* [Task to carry out]
Check each line below for the word "primitives", and copy those that have it.

* [The records]
# # # # #

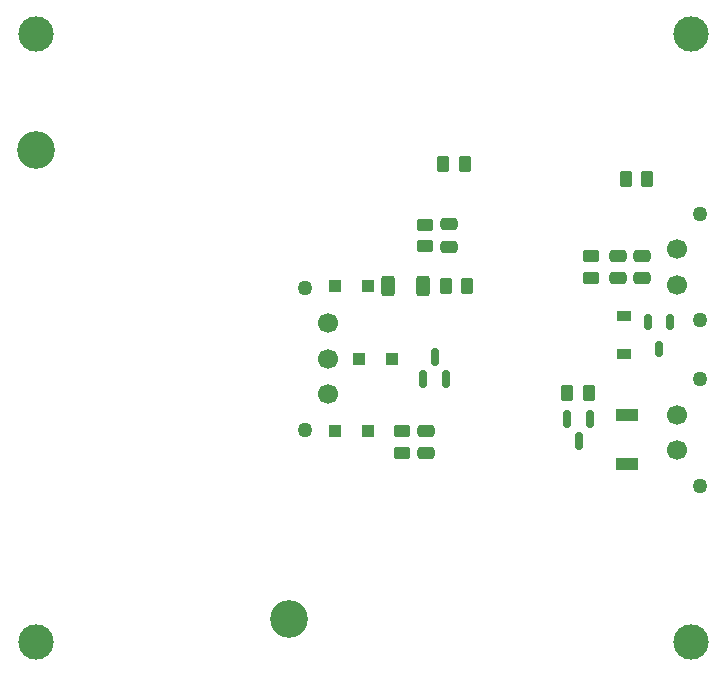
<source format=gbs>
%TF.GenerationSoftware,KiCad,Pcbnew,8.0.5*%
%TF.CreationDate,2024-11-25T00:57:53-06:00*%
%TF.ProjectId,ActivePrecharge,41637469-7665-4507-9265-636861726765,rev?*%
%TF.SameCoordinates,Original*%
%TF.FileFunction,Soldermask,Bot*%
%TF.FilePolarity,Negative*%
%FSLAX46Y46*%
G04 Gerber Fmt 4.6, Leading zero omitted, Abs format (unit mm)*
G04 Created by KiCad (PCBNEW 8.0.5) date 2024-11-25 00:57:53*
%MOMM*%
%LPD*%
G01*
G04 APERTURE LIST*
G04 Aperture macros list*
%AMRoundRect*
0 Rectangle with rounded corners*
0 $1 Rounding radius*
0 $2 $3 $4 $5 $6 $7 $8 $9 X,Y pos of 4 corners*
0 Add a 4 corners polygon primitive as box body*
4,1,4,$2,$3,$4,$5,$6,$7,$8,$9,$2,$3,0*
0 Add four circle primitives for the rounded corners*
1,1,$1+$1,$2,$3*
1,1,$1+$1,$4,$5*
1,1,$1+$1,$6,$7*
1,1,$1+$1,$8,$9*
0 Add four rect primitives between the rounded corners*
20,1,$1+$1,$2,$3,$4,$5,0*
20,1,$1+$1,$4,$5,$6,$7,0*
20,1,$1+$1,$6,$7,$8,$9,0*
20,1,$1+$1,$8,$9,$2,$3,0*%
G04 Aperture macros list end*
%ADD10RoundRect,0.150000X-0.150000X0.512500X-0.150000X-0.512500X0.150000X-0.512500X0.150000X0.512500X0*%
%ADD11C,1.270000*%
%ADD12C,1.700000*%
%ADD13C,3.000000*%
%ADD14C,3.200000*%
%ADD15RoundRect,0.150000X-0.150000X0.587500X-0.150000X-0.587500X0.150000X-0.587500X0.150000X0.587500X0*%
%ADD16RoundRect,0.150000X0.150000X-0.587500X0.150000X0.587500X-0.150000X0.587500X-0.150000X-0.587500X0*%
%ADD17RoundRect,0.250000X0.450000X-0.262500X0.450000X0.262500X-0.450000X0.262500X-0.450000X-0.262500X0*%
%ADD18RoundRect,0.250000X-0.312500X-0.625000X0.312500X-0.625000X0.312500X0.625000X-0.312500X0.625000X0*%
%ADD19R,1.220000X0.910000*%
%ADD20RoundRect,0.250000X0.300000X0.300000X-0.300000X0.300000X-0.300000X-0.300000X0.300000X-0.300000X0*%
%ADD21RoundRect,0.250000X0.475000X-0.250000X0.475000X0.250000X-0.475000X0.250000X-0.475000X-0.250000X0*%
%ADD22RoundRect,0.250000X-0.475000X0.250000X-0.475000X-0.250000X0.475000X-0.250000X0.475000X0.250000X0*%
%ADD23R,1.890000X1.140000*%
%ADD24RoundRect,0.250000X-0.262500X-0.450000X0.262500X-0.450000X0.262500X0.450000X-0.262500X0.450000X0*%
%ADD25RoundRect,0.250000X0.262500X0.450000X-0.262500X0.450000X-0.262500X-0.450000X0.262500X-0.450000X0*%
%ADD26RoundRect,0.250000X-0.450000X0.262500X-0.450000X-0.262500X0.450000X-0.262500X0.450000X0.262500X0*%
%ADD27RoundRect,0.250000X-0.300000X-0.300000X0.300000X-0.300000X0.300000X0.300000X-0.300000X0.300000X0*%
G04 APERTURE END LIST*
D10*
%TO.C,Q4*%
X137300000Y-96862500D03*
X139200000Y-96862500D03*
X138250000Y-99137500D03*
%TD*%
D11*
%TO.C,J3*%
X141760000Y-101750000D03*
X141760000Y-110750000D03*
D12*
X139800000Y-104750000D03*
X139800000Y-107750000D03*
%TD*%
D13*
%TO.C,H3*%
X85520000Y-124000000D03*
%TD*%
D14*
%TO.C,RH2*%
X106960000Y-122010000D03*
%TD*%
D13*
%TO.C,H2*%
X141000000Y-124000000D03*
%TD*%
D14*
%TO.C,RH1*%
X85520000Y-82340000D03*
%TD*%
D13*
%TO.C,H4*%
X85520000Y-72500000D03*
%TD*%
%TO.C,H1*%
X141000000Y-72500000D03*
%TD*%
D11*
%TO.C,J1*%
X108307500Y-106012500D03*
X108307500Y-94012500D03*
D12*
X110267500Y-103012500D03*
X110267500Y-100012500D03*
X110267500Y-97012500D03*
%TD*%
D11*
%TO.C,J2*%
X141760000Y-87750000D03*
X141760000Y-96750000D03*
D12*
X139800000Y-90750000D03*
X139800000Y-93750000D03*
%TD*%
D15*
%TO.C,Q3*%
X130500000Y-105062500D03*
X132400000Y-105062500D03*
X131450000Y-106937500D03*
%TD*%
D16*
%TO.C,Q1*%
X119250000Y-99812500D03*
X118300000Y-101687500D03*
X120200000Y-101687500D03*
%TD*%
D17*
%TO.C,R2*%
X118475000Y-88637500D03*
X118475000Y-90462500D03*
%TD*%
D18*
%TO.C,R6*%
X115347500Y-93860000D03*
X118272500Y-93860000D03*
%TD*%
D19*
%TO.C,D4*%
X135250000Y-99635000D03*
X135250000Y-96365000D03*
%TD*%
D20*
%TO.C,D3*%
X113587500Y-106112500D03*
X110787500Y-106112500D03*
%TD*%
D21*
%TO.C,C4*%
X136840000Y-93200000D03*
X136840000Y-91300000D03*
%TD*%
%TO.C,C1*%
X120500000Y-88600000D03*
X120500000Y-90500000D03*
%TD*%
D22*
%TO.C,C2*%
X118487500Y-106112500D03*
X118487500Y-108012500D03*
%TD*%
D23*
%TO.C,D5*%
X135550000Y-104750000D03*
X135550000Y-108950000D03*
%TD*%
D21*
%TO.C,C3*%
X134750000Y-93200000D03*
X134750000Y-91300000D03*
%TD*%
D24*
%TO.C,R11*%
X130487500Y-102937500D03*
X132312500Y-102937500D03*
%TD*%
D25*
%TO.C,R7*%
X122012500Y-93875000D03*
X120187500Y-93875000D03*
%TD*%
D24*
%TO.C,R13*%
X135425000Y-84750000D03*
X137250000Y-84750000D03*
%TD*%
D20*
%TO.C,D2*%
X113587500Y-93862500D03*
X110787500Y-93862500D03*
%TD*%
D25*
%TO.C,R9*%
X121802500Y-83550000D03*
X119977500Y-83550000D03*
%TD*%
D26*
%TO.C,R4*%
X116487500Y-106150000D03*
X116487500Y-107975000D03*
%TD*%
%TO.C,R10*%
X132500000Y-91337500D03*
X132500000Y-93162500D03*
%TD*%
D27*
%TO.C,D1*%
X112837500Y-100000000D03*
X115637500Y-100000000D03*
%TD*%
M02*

</source>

# # # # #

* [The answer]
0 Add four circle primitives for the rounded corners*
0 Add four rect primitives between the rounded corners*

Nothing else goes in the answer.